I'm pretty new too and I remember my first shift alone was on the only wing I never set foot on for training. It was the hardest wing to boot! I'm Casual, which is prn, so I don't get many hours. This means that I never get a good handle on what happens. I can handle the resident load, usually around 25 res, but if I get an admission or someone goes down hill, or there's orders I get so far behind. I never had orders, admits, or a change of condition during my training. I had 6 shifts to train and that was it. I also got stock with a very overworked lpn who had to train me and another lpn at the same time. Senseless!

They add all kinds of work onto my already stressed to the max butt. I can't possibly get everything done and I hate passing things onto noc's. I've done that and whatever I pass on doesn't get done anyway. I leave feeling like I've forgotten something really important every night. I look at awe at the same nurse who trained with me getting her work done before the nurses that have been there for 20+ yrs. How does she do it? I've heard she doesn't do her treatments. I couldn't tell because she seems to have a handle on it.

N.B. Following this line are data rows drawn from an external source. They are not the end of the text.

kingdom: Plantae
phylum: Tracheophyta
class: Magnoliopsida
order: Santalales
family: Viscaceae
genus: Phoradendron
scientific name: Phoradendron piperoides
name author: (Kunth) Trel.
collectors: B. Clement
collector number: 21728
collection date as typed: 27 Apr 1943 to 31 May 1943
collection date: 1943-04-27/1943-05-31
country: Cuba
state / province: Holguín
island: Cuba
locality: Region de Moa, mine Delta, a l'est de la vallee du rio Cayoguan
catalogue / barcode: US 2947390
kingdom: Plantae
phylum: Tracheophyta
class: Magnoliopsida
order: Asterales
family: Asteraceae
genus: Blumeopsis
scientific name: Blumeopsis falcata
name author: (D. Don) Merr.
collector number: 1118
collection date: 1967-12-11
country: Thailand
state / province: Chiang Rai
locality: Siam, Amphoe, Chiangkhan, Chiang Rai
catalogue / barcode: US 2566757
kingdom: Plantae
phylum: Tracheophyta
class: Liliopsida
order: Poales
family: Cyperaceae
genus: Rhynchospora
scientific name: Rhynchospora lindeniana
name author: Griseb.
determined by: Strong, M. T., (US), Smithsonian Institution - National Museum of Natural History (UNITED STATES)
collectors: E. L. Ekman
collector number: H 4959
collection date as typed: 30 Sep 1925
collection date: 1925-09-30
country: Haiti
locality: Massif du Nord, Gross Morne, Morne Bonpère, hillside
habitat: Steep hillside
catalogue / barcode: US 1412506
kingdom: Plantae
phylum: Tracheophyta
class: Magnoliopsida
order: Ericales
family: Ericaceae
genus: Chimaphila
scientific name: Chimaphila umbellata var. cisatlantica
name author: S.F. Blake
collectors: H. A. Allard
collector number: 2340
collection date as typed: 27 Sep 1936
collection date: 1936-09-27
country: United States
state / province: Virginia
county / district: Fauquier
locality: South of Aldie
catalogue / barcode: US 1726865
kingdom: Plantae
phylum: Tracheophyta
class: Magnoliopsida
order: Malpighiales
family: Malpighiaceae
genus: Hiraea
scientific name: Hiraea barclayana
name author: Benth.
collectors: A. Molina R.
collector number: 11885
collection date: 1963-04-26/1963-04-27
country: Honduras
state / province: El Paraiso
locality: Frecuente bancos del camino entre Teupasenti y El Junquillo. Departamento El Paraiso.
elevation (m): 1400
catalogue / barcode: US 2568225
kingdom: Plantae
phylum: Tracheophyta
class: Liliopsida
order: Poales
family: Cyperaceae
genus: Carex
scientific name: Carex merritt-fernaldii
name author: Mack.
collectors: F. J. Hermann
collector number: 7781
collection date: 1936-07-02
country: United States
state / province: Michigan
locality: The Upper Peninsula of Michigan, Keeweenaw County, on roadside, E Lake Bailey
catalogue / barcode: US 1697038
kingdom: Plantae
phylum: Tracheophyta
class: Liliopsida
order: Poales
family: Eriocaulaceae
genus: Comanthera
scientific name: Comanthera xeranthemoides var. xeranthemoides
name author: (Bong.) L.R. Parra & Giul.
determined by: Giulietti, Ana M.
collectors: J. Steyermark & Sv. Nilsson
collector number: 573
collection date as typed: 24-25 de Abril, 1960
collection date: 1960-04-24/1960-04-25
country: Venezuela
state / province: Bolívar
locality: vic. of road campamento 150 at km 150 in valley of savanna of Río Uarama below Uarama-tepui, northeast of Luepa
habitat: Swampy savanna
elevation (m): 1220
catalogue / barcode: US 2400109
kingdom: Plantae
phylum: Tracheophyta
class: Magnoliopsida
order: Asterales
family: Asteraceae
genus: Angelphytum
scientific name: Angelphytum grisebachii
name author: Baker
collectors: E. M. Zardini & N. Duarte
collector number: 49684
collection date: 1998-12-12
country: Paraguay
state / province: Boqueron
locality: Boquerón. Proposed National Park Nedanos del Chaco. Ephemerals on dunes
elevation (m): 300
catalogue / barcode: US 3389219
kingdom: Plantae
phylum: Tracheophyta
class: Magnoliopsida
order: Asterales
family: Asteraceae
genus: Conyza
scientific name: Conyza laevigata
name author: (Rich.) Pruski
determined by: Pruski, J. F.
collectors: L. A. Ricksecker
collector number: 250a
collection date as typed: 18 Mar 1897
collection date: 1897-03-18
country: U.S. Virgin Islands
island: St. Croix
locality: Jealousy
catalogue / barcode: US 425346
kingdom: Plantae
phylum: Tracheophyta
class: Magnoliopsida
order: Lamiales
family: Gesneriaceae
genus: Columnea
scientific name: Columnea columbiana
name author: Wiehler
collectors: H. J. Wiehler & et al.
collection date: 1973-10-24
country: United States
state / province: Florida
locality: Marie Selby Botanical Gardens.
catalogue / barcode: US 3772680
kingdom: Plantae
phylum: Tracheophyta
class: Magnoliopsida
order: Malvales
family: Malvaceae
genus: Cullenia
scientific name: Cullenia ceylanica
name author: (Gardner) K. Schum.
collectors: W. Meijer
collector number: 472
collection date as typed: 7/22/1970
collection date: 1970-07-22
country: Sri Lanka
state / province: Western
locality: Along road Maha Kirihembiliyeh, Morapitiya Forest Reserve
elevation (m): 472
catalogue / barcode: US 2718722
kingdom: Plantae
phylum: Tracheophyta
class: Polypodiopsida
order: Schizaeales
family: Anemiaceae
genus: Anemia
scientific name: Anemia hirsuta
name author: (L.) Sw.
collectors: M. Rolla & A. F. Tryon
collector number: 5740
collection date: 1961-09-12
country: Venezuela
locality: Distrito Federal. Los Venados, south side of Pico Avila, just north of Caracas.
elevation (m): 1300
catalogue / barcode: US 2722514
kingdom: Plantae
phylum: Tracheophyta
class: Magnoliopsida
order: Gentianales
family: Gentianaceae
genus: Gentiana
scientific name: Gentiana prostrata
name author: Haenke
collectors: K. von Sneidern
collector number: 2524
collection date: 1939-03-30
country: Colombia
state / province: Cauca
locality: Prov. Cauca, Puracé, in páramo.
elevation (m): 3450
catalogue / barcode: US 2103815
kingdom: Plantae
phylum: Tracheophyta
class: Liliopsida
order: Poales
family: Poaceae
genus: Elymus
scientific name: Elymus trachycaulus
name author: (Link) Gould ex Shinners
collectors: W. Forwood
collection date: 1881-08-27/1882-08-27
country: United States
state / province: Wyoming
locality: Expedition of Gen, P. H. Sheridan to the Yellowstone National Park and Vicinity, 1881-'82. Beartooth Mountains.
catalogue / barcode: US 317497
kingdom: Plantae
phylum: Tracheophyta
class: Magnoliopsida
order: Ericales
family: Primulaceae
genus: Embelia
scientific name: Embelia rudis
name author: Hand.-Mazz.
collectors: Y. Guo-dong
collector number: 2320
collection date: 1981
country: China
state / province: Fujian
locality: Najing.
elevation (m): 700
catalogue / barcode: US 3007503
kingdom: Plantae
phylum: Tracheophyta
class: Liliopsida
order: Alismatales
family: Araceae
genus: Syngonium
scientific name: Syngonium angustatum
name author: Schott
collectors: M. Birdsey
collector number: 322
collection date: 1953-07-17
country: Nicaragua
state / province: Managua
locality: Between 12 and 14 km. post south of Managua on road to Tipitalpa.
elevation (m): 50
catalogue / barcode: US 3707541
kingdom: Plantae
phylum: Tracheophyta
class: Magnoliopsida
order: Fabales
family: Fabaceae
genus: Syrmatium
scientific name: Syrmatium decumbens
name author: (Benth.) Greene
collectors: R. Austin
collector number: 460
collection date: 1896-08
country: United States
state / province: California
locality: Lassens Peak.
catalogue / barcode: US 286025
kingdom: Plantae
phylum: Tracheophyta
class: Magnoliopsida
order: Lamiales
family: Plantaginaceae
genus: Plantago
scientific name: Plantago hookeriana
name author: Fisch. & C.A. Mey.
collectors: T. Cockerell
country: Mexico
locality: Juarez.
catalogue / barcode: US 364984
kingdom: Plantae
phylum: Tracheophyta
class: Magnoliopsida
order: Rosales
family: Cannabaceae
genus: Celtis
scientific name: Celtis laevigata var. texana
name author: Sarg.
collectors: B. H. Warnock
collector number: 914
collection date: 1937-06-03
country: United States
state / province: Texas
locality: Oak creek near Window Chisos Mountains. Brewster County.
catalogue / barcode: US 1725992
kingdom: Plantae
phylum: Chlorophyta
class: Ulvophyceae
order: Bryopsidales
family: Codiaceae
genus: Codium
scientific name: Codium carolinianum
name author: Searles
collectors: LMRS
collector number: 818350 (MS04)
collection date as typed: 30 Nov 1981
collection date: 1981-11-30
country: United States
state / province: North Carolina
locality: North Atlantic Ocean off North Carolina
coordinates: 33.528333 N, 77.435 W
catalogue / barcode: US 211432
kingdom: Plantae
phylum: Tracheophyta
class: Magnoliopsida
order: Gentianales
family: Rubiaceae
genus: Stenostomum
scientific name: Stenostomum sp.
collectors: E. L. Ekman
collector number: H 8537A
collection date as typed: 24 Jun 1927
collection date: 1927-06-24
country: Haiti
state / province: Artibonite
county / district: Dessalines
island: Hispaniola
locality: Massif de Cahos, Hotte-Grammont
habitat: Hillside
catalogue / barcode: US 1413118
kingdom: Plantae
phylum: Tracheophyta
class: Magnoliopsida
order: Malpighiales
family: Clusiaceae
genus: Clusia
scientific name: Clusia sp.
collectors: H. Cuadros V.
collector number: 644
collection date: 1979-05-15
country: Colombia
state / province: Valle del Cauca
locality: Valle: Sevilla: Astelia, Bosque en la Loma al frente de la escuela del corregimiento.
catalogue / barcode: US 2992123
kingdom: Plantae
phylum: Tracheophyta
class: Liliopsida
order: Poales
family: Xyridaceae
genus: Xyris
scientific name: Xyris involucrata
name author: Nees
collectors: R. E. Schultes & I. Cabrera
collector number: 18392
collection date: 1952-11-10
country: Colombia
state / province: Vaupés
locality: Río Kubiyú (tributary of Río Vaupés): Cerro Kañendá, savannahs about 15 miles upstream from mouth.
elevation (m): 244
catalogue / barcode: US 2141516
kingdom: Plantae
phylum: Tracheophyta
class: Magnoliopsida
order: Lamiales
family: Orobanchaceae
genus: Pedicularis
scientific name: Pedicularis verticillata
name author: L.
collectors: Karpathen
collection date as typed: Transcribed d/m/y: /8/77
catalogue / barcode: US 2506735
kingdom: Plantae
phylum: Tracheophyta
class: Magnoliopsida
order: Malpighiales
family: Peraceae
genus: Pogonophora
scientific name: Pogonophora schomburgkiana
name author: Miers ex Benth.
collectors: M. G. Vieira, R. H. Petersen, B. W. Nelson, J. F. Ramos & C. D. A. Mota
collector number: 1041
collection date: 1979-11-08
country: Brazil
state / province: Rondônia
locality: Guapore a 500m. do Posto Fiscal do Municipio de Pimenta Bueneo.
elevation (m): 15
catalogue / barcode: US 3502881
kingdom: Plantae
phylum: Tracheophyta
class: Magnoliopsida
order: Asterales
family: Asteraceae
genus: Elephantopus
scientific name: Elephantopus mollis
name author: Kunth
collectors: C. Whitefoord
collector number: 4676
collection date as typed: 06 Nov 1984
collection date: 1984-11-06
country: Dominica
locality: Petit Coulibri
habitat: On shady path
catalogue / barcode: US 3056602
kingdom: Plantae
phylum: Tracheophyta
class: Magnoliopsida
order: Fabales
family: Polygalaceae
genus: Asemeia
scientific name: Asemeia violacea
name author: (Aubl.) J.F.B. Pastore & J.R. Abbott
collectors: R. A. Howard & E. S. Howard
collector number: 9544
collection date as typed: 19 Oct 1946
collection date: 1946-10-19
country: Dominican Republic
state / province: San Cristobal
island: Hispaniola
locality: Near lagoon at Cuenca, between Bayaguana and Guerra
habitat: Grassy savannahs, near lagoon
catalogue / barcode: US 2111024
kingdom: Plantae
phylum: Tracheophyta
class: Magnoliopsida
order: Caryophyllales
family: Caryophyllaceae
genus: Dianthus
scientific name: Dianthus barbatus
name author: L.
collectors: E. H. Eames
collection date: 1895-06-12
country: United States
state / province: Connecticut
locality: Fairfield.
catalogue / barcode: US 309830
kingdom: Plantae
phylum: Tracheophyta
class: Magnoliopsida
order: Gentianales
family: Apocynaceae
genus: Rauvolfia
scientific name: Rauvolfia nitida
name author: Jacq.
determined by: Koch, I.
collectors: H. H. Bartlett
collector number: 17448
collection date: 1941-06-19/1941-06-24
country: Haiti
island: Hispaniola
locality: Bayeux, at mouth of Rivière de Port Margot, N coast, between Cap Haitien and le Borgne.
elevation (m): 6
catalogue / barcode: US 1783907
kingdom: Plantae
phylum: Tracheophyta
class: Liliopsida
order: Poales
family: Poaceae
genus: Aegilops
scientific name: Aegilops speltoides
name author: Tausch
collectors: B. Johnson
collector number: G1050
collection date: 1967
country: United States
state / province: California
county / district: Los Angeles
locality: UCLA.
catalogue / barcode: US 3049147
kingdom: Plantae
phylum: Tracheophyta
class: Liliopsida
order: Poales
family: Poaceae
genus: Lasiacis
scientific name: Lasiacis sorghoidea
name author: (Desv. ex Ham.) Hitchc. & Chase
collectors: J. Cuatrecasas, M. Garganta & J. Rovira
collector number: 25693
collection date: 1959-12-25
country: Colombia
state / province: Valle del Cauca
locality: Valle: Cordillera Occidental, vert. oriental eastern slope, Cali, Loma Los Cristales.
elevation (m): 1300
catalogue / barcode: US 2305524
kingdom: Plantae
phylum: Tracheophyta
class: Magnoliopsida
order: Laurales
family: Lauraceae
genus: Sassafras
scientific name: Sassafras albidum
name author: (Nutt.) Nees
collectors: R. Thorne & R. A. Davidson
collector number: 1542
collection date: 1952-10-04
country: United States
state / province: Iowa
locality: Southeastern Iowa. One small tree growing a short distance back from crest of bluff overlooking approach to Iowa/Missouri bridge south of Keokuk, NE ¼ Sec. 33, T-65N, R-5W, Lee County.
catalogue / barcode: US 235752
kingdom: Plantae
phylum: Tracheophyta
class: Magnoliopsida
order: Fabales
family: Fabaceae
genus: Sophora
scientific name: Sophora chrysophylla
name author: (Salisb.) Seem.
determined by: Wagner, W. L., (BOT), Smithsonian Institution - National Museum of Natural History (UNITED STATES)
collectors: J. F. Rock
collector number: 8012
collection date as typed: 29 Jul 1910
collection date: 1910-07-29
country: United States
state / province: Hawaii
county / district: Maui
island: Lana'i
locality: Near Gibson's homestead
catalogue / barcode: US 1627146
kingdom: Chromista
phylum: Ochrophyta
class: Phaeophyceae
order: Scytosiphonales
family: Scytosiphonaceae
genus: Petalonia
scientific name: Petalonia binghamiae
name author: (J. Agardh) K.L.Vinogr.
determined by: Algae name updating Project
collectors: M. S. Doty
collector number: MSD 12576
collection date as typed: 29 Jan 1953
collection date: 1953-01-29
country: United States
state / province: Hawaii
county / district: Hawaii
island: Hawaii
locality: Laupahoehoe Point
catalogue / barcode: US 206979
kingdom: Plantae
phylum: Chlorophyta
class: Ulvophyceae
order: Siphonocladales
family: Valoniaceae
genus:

I often wonder whats wrong with me. I usually feel like a crappy nurse and I know I'm not; I think I've got too much unfamiliar stuff on my plate.

I wish you the best in job hunting. Doling out soap is just one more stupid thing we have to do. That makes me sick. Pukey sick. Something about spreading MRSA and not having soap makes me think state would love that one.

way too much............

but if you could handle all of that...then you're, i would say d' best!!!